Prematüre Bebeklerde İzlenen Protokol Nedir
Prematüre bebeklerin takip ve tedavileri için uluslararası rehberlerin, ülkemizin verileriyle ve imkanlarıyla birlikte değerlendirilerek oluşturulmuş, Türk Neonatoloji Derneği tanı ve tedavi protokolleri mevcut. Dr. Murat Aydın, prematüre bebeklerin tedavi ve takiplerinin bu protokollerden faydalanılarak yapılsa da her bebeğin farklı değerlendirildiğini belirterek, “Tıpta klasik olan ‘Hastalık yoktur, hasta vardır’ tabiri bizim prematüre bebeklerimiz için de geçerli. Önemli olan, bebeğin mümkünse yenidoğan hekiminin olduğu güvenli ellerde doğması ve büyümesidir” diyor. Her bebeğin hastaneden farklı sürelerde taburcu olduğunu hatırlatan Dr. Murat Aydın, şöyle devam ediyor: “Taburculuğun belli bir günü, haftası yoktur. Bebekler kendi kendine nefes alıp vermeye başladıklarında ve solunum sıkıntısı olmadığında, vücut ısısını koruduklarında, meme veya biberonla beslenebildiklerinde ve düzenli olarak kilo aldıklarında eve gitmeye hazırdırlar.” dedi.

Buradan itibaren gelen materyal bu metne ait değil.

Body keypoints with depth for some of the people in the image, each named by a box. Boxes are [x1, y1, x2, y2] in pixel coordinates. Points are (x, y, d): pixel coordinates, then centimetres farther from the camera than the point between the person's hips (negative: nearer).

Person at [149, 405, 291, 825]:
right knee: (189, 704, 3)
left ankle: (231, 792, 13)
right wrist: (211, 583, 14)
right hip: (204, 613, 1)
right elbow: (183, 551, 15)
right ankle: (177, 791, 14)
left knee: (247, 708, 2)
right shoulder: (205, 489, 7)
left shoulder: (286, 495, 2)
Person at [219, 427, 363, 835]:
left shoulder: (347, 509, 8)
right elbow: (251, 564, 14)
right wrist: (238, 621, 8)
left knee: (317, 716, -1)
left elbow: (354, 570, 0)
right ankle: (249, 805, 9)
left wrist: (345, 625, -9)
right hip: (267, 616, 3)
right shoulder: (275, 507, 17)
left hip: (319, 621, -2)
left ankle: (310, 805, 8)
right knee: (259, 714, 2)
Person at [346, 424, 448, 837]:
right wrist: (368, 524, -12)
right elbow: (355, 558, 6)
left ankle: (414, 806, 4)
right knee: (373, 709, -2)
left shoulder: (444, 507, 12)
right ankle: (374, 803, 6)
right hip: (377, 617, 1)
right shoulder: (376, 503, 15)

Preamatüre Bebeklerin Evdeki Bakımında Nelere Dikkat edilmedi
Çocuk Sağlığı ve Hastalıkları Uzmanı Dr. Murat Aydın, prematüre bebeğinizin evdeki bakımında dikkat etmeniz gereken kuralları şöyle sıralıyor:
- Bebeğinizin odası sessiz ve güneş alan bir ortamda olmalı.
- Oda sıcaklığının 24-26° derecede olmasına dikkat edin.

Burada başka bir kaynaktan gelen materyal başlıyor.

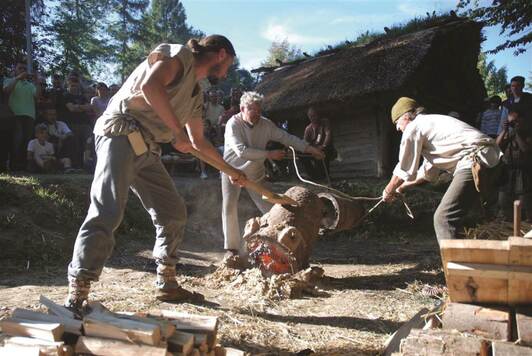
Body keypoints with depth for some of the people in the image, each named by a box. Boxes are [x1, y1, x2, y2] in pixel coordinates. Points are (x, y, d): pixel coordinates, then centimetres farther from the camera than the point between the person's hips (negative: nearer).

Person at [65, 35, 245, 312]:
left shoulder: (196, 94, 23)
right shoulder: (177, 55, -2)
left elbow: (198, 141, 32)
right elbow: (150, 85, -23)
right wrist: (178, 132, -17)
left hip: (146, 150, 9)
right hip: (120, 135, -9)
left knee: (174, 213, 11)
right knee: (107, 212, -20)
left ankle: (166, 284, 23)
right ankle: (76, 296, -18)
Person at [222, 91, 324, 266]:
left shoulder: (266, 124, -9)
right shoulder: (233, 124, -22)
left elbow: (286, 137, -3)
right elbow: (241, 151, -32)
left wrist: (309, 148, -12)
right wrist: (269, 154, -30)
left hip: (255, 174, 4)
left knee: (271, 209, -2)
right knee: (229, 207, -17)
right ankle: (231, 249, -5)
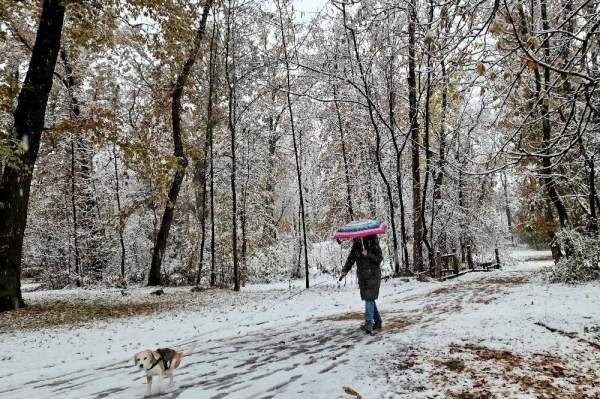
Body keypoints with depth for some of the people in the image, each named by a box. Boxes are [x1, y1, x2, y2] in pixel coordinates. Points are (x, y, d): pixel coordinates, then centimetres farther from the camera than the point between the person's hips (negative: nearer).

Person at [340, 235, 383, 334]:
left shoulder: (374, 244, -7)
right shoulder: (356, 246, 5)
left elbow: (379, 259, -9)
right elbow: (350, 259, 1)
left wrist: (368, 255, -22)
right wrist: (345, 270, -10)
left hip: (373, 275, -5)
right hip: (362, 276, 5)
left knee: (369, 298, -14)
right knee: (369, 299, 11)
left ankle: (369, 324, -19)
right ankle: (377, 322, 23)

- Gereksiz eşyalardan ve pelüş oyuncaklar gibi toz tutan materyallerden kaçının.
- Odanın zemininin yumuşak malzemeden kaplanmış olmasına özen gösterin.

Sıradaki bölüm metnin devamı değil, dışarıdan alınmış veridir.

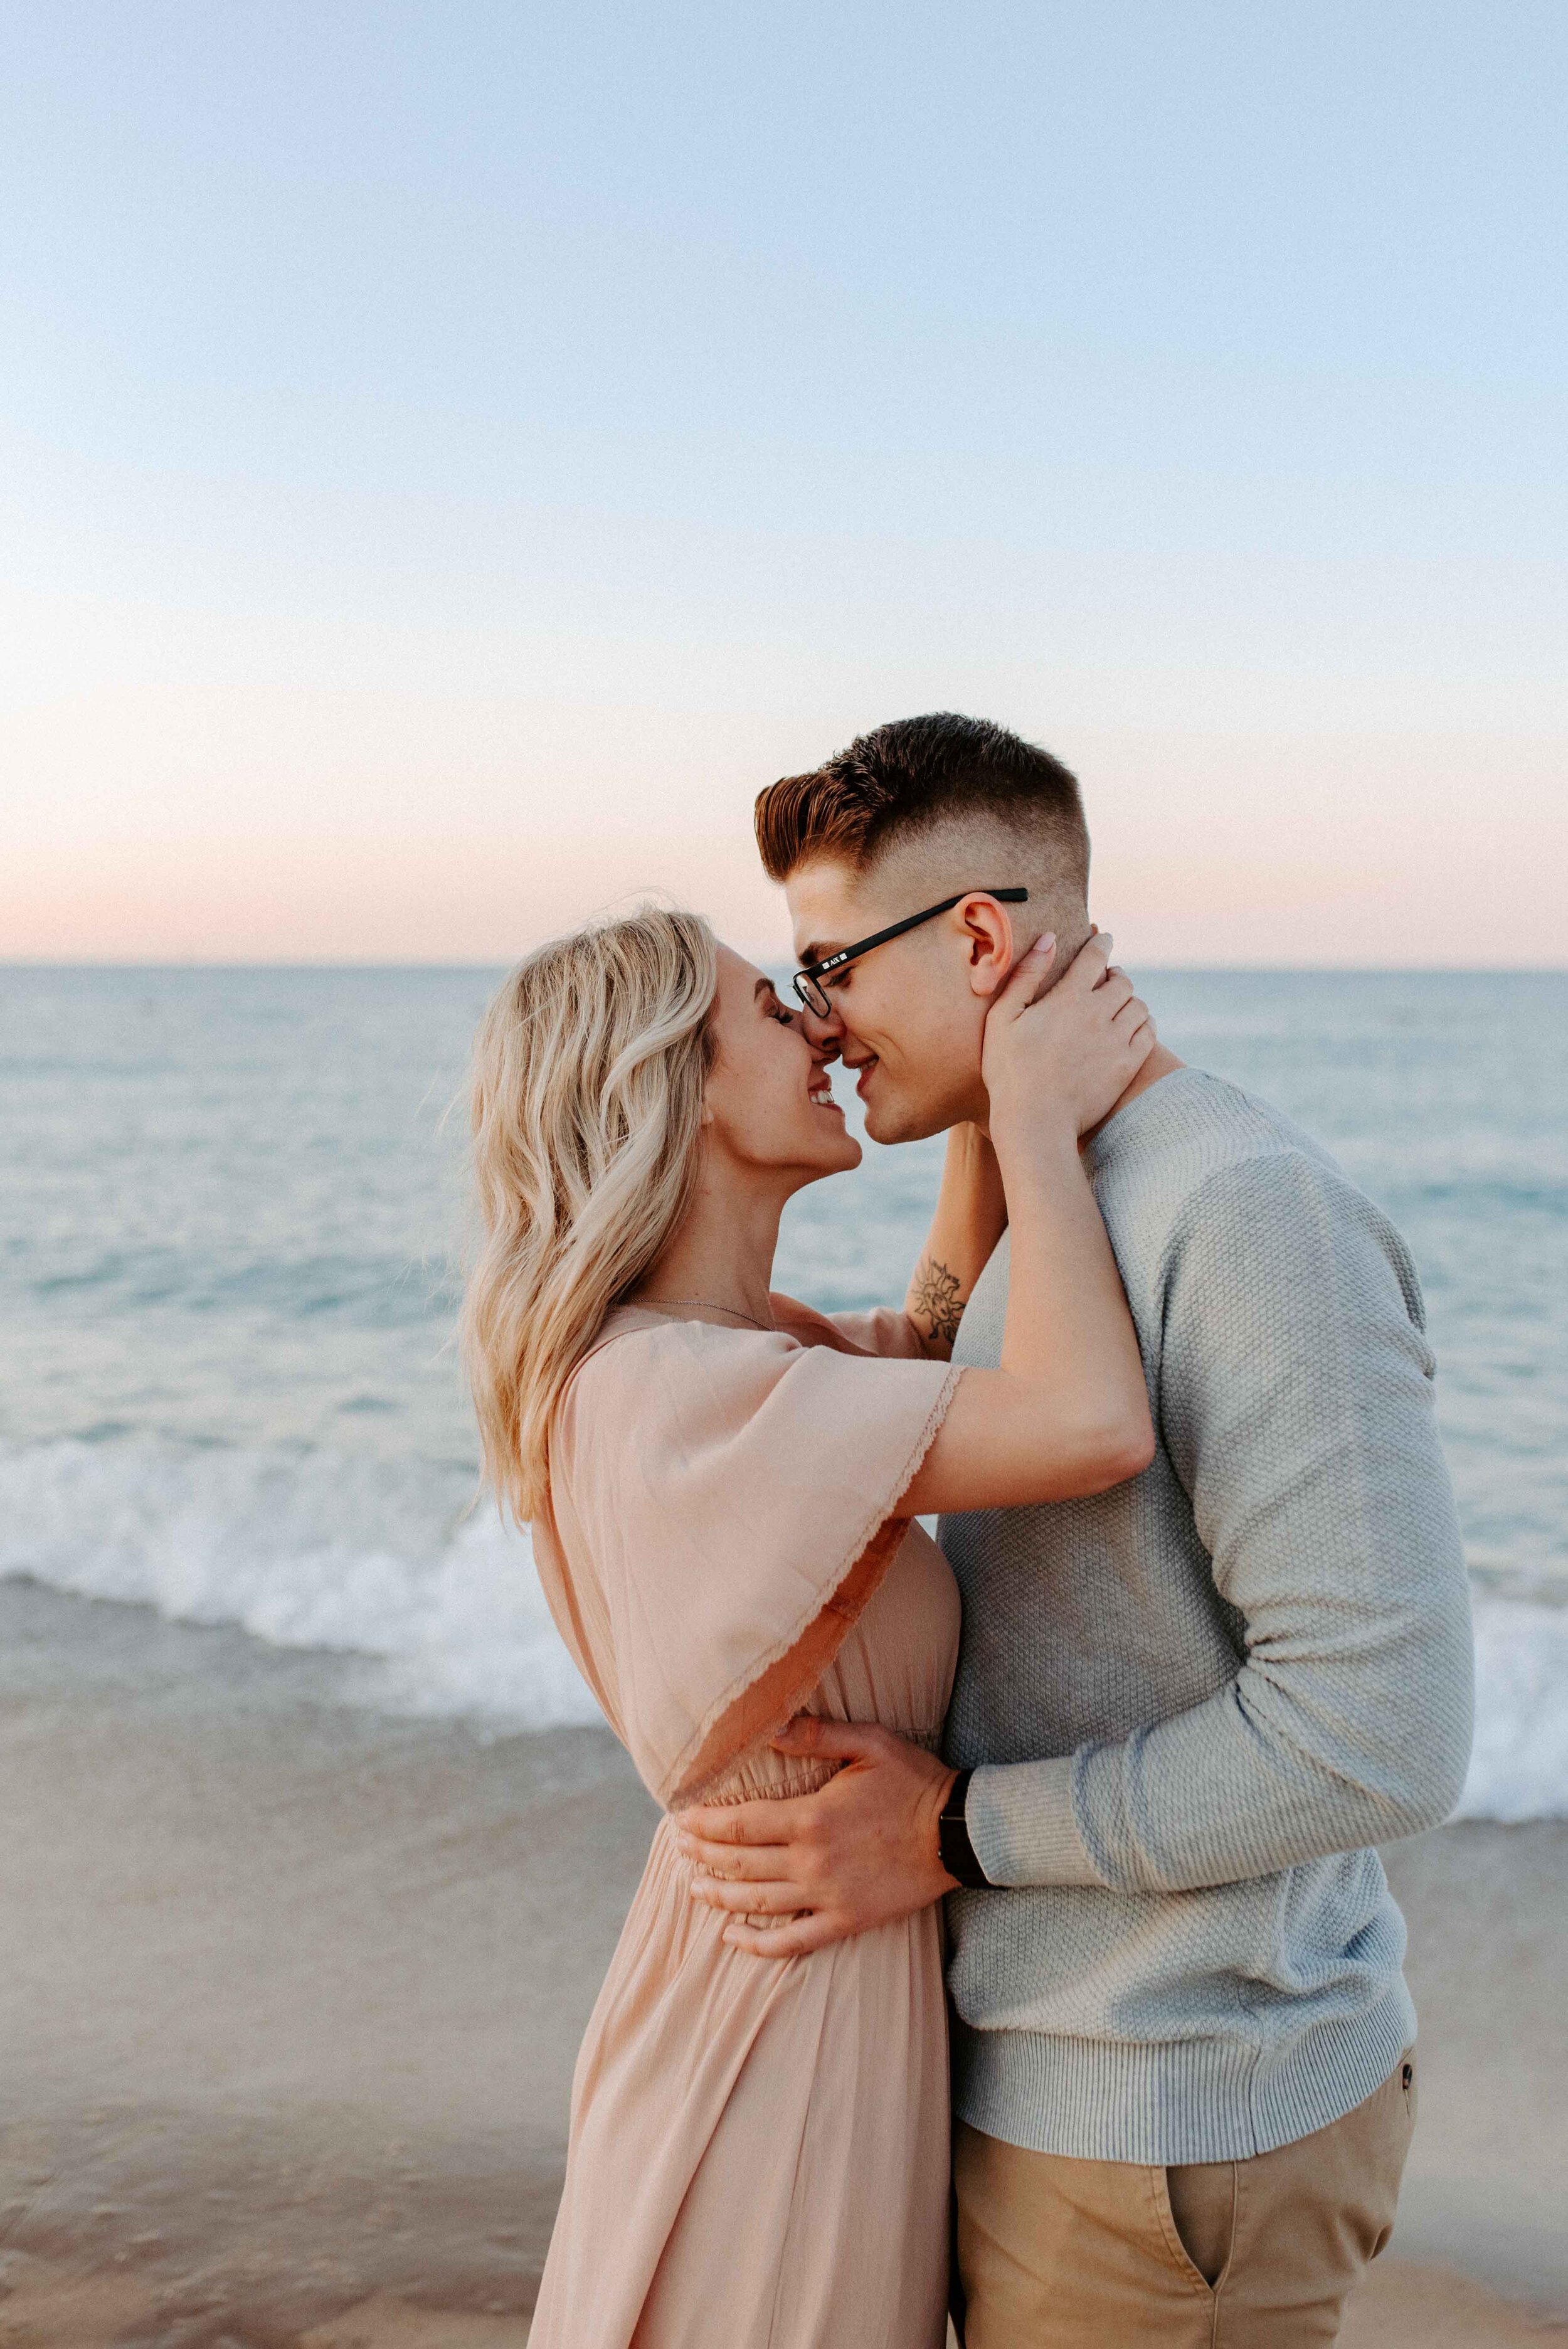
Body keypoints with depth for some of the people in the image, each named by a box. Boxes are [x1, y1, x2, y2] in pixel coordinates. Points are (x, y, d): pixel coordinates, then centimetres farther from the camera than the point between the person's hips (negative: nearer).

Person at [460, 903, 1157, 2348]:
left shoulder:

- Halı kullanımı önerilmiyor. Eğer kullanacaksanız antialerjik ve ince bir halı tercih edin.
- Aydınlatma için bebeğin gözüne doğrudan gelmeyecek ve az ışık veren gece lambalarını tercih edin.
- Standartlara uygun şekilde yapılmış, kurşunsuz ahşap boya kullanılmış, sabit parmaklığa sahip ve kenar aralıkları 8 cm’yi geçmeyen karyolaları tercih edin.
- Ani Bebek Ölümü Sendromu’nu önlemek için yatağının yumuşak olmamasına ve karyola ile arasında boşluk kalmamasına özen gösterin.
- Kenar yastıkları kullanmayın, zira bu tarz objeler Ani bebek Ölümü Sendromu’na neden olabiliyor.
- Yastık kullanımı ilk bir yıl önerilmiyor.
- Bebeğinizi yakından izleyebilmek için ilk bir yıl aynı odada kalmaya özen gösterin.
- Pamuklu ve terletmeyen kıyafetleri tercih edin, tüylü ve kalın kıyafetler giydirmeyin.
- Giysileri aldıktan sonra bebekler için uygun olan sabun tozu veya bebek deterjanıyla yıkayın.
- Enfeksiyöz ve alerjen ajanların engellenmesi için ütülenmeden hiçbir giysi giydirmeyin.
- Bebeğiniz evde üşümemeli ve terlememeli. Evde ısı stabilitesini sağlayacak şekilde giydirin.